After the end of the war, Blessed Ursula Ledochowska returned in 1920 to Poland, which was again free and independent, intending to rejoin the religious community of her motherhouse in Krakow. Once there, however, she soon noticed that she and the Sisters who had worked abroad with her had distanced themselves, by the very nature of their apostolate during World War I, from the form of community life at the Ursuline convent in Krakow, particularly since their apostolate was no longer directed so much toward girls from well-to-do families but, rather, primarily toward the impoverished, the infirm elderly, and the children of families in reduced circumstances.

Therefore, with the approval of the Holy See in Rome, Ursula Ledochowska and her Sisters separated themselves from the Polish Ursuline order and founded the autonomous branch of the Ursuline Sisters of the Heart of Jesus in Agony (Orsoline del Sacro Cuore di Gesu Agonizzante; called the Grey Ursulines in Poland). This religious congregation was first approved by the Church probationally in 1923 and definitively soon afterward in 1930. When the seventy-four-year-old foundress died on May 29, 1939, in Rome, the congregation already numbered more than a hundred members in thirty-five convents.

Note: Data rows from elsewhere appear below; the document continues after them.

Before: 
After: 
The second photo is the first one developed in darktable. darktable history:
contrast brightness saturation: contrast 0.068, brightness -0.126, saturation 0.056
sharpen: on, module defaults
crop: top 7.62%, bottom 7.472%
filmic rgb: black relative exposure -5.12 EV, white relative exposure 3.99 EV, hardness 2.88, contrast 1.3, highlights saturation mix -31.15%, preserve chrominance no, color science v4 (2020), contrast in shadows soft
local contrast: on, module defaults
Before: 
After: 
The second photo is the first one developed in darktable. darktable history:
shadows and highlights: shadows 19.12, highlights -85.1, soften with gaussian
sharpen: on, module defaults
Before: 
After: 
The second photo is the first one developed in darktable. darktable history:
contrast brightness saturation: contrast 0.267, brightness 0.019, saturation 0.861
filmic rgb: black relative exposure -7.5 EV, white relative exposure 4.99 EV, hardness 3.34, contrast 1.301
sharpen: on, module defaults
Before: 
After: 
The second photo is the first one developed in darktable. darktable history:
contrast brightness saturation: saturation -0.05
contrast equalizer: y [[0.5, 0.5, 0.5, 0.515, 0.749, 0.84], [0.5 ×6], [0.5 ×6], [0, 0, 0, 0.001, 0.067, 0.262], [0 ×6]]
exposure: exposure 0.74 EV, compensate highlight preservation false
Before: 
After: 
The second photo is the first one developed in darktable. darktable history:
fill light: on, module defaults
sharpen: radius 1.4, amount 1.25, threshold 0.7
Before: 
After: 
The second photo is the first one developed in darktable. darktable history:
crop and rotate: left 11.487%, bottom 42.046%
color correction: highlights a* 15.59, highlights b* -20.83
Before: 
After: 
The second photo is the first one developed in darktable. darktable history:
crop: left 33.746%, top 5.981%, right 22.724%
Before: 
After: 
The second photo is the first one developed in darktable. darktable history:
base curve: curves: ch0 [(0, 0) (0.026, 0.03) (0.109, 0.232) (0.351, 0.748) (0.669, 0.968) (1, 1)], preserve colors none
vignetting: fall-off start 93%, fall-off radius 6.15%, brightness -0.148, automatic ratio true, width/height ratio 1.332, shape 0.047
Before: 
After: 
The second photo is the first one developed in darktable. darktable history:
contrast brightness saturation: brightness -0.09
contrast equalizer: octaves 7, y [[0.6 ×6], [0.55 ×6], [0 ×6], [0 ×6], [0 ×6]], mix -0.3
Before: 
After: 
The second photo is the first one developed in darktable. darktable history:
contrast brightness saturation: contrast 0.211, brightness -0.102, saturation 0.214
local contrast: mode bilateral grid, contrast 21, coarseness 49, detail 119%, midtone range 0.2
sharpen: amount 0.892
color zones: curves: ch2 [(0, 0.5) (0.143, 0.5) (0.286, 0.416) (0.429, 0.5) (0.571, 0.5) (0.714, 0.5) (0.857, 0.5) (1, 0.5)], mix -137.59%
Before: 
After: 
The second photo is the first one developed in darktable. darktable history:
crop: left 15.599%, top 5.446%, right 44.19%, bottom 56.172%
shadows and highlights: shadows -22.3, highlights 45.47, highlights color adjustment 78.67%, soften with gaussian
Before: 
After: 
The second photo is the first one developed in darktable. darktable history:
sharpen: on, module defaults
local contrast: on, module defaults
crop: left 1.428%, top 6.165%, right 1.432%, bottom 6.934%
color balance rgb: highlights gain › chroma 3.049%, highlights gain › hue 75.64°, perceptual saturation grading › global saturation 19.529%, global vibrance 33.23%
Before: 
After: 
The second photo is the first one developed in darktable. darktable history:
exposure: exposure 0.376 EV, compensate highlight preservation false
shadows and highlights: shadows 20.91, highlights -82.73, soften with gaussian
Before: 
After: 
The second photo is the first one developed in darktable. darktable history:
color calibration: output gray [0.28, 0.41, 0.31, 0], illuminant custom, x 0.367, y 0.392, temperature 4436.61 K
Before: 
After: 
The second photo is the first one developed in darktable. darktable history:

Today there are ninety-five foundations in Finland, France, Italy, Poland, Brazil, Canada, and, since 1980, also in Germany.

The spirituality of Sister Ursula and her religious congregation includes a particular devotion to the divine Heart of Jesus in his agony unto death [cf. Mk 14:34]. The Constitution drawn up by Blessed Ursula Ledochowska say, significantly, “To proclaim Christ and the love of his Heart is the specific task of our Congregation. We accomplish this through all of those activities that have as their goal the propagation and strengthening of the faith, especially through the education and training of children and youth and through service to the poorest and the oppressed among our brethren.”. More information about the spirituality of Blessed Ursula Ledochowska is given in her published writings [see list below].

Mother Ursula received a great deal of help in her personal striving for holiness from the influence and example of her sister Maria Theresia Ledochowska, who was beatified in 1975, and from that of her priest-brother Vladimir Ledochowski, the twenty-sixth general superior of the Society of Jesus, who led a saintly life and for whom a beatification process is likewise under way.”
– F. Holboeck

Ledochowska, Julia Ursula Maria: Besides the ‘Constitutions’ and the ‘Directory’ (Pniewy, 1923-1930), she wrote ‘Meditations for Sisters’, 4 vols. (Pniewy, 1930-1931); ‘The Monthly Retreat’ (Pniewy, 1933); ‘Examination of Conscience for Superiors’; and ‘Beneath the Star of the Sea’. The last work has been published in Polish, German, French, and Italian editions.